Data Transformations¶
It is often necessary to transform or filter data in the process of visualizing it. In Altair you can do this one of two ways:
- Before the chart definition, using standard Pandas data transformations.
- Within the chart definition, using Vega-Lite’s data transformation tools.
In most cases, we suggest that you use the first approach, because it is more straightforward to those who are familiar with data manipulation in Python, and because the Pandas package offers much more flexibility than Vega-Lite in available data manipulations.
The second approach becomes useful when the data source is not a dataframe, but, for example, a URL pointer to a JSON or CSV file.
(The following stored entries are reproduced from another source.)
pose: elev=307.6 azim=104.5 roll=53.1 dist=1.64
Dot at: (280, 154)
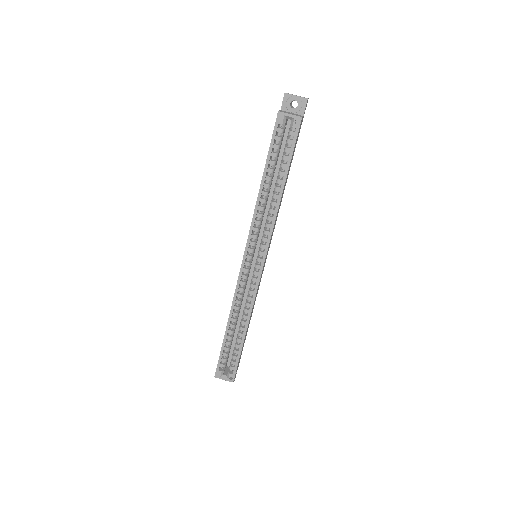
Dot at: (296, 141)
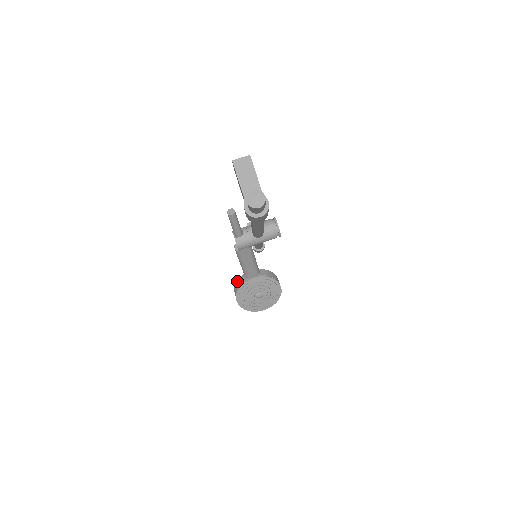
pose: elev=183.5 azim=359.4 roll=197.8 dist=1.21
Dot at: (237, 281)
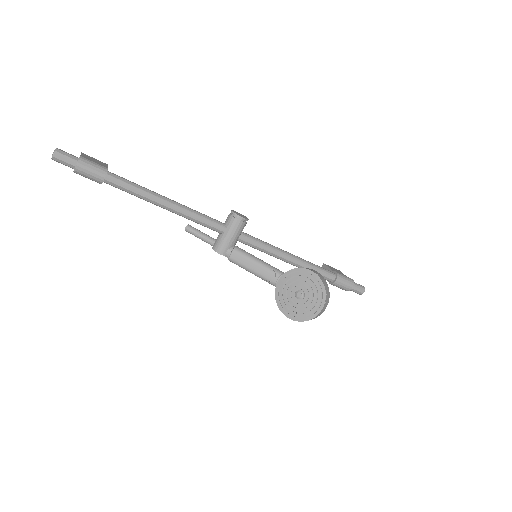
Dot at: occluded
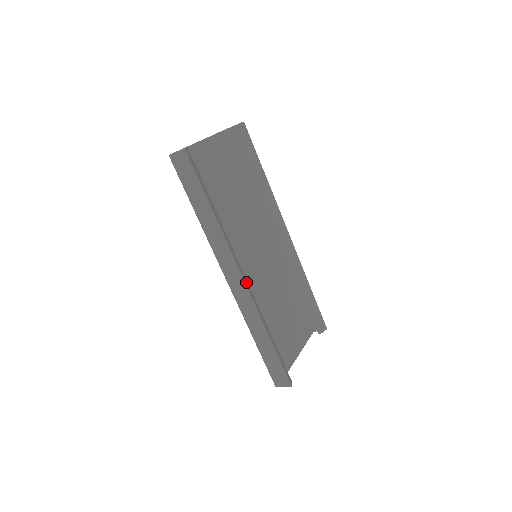
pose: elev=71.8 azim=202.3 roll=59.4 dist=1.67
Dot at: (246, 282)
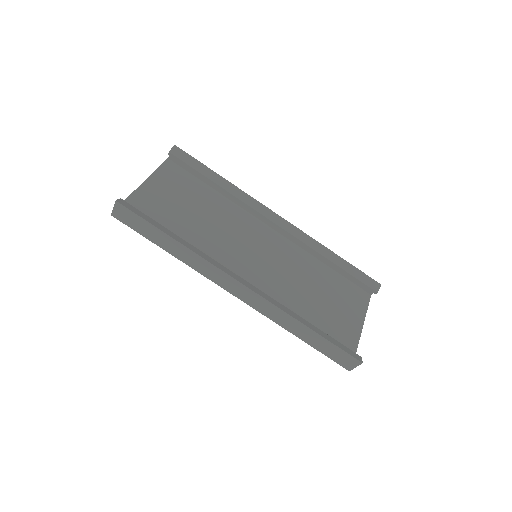
Dot at: (249, 286)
It can also be useful in a compound chart where different views of the dataset require different transformations.
This second approach – specifying data transformations within the chart
specification itself – can be accomplished using the transform_*
methods of top-level objects:
Method | Description |
---|---|
transform() |
Generic transform; passes keywords to any of the following methods. |
transform_aggregate() |
Create a new data column by aggregating an existing column. |
transform_bin() |
Create a new data column by binning an existing column. |
transform_calculate() |
Create a new data column using an arithmetic calculation on an existing column. |
transform_filter() |
Select a subset of data based on a condition. |
transform_lookup() |
One-sided join of two datasets based on a lookup key. |
transform_timeunit() |
Discretize/group a date by a time unit (day, month, year, etc.) |
transform_window() |
Compute a windowed aggregation |
We will see some examples of these transforms in the following sections.
Aggregate Transforms¶
There are two ways to aggregate data within Altair: within the encoding itself, or using a top level aggregate transform.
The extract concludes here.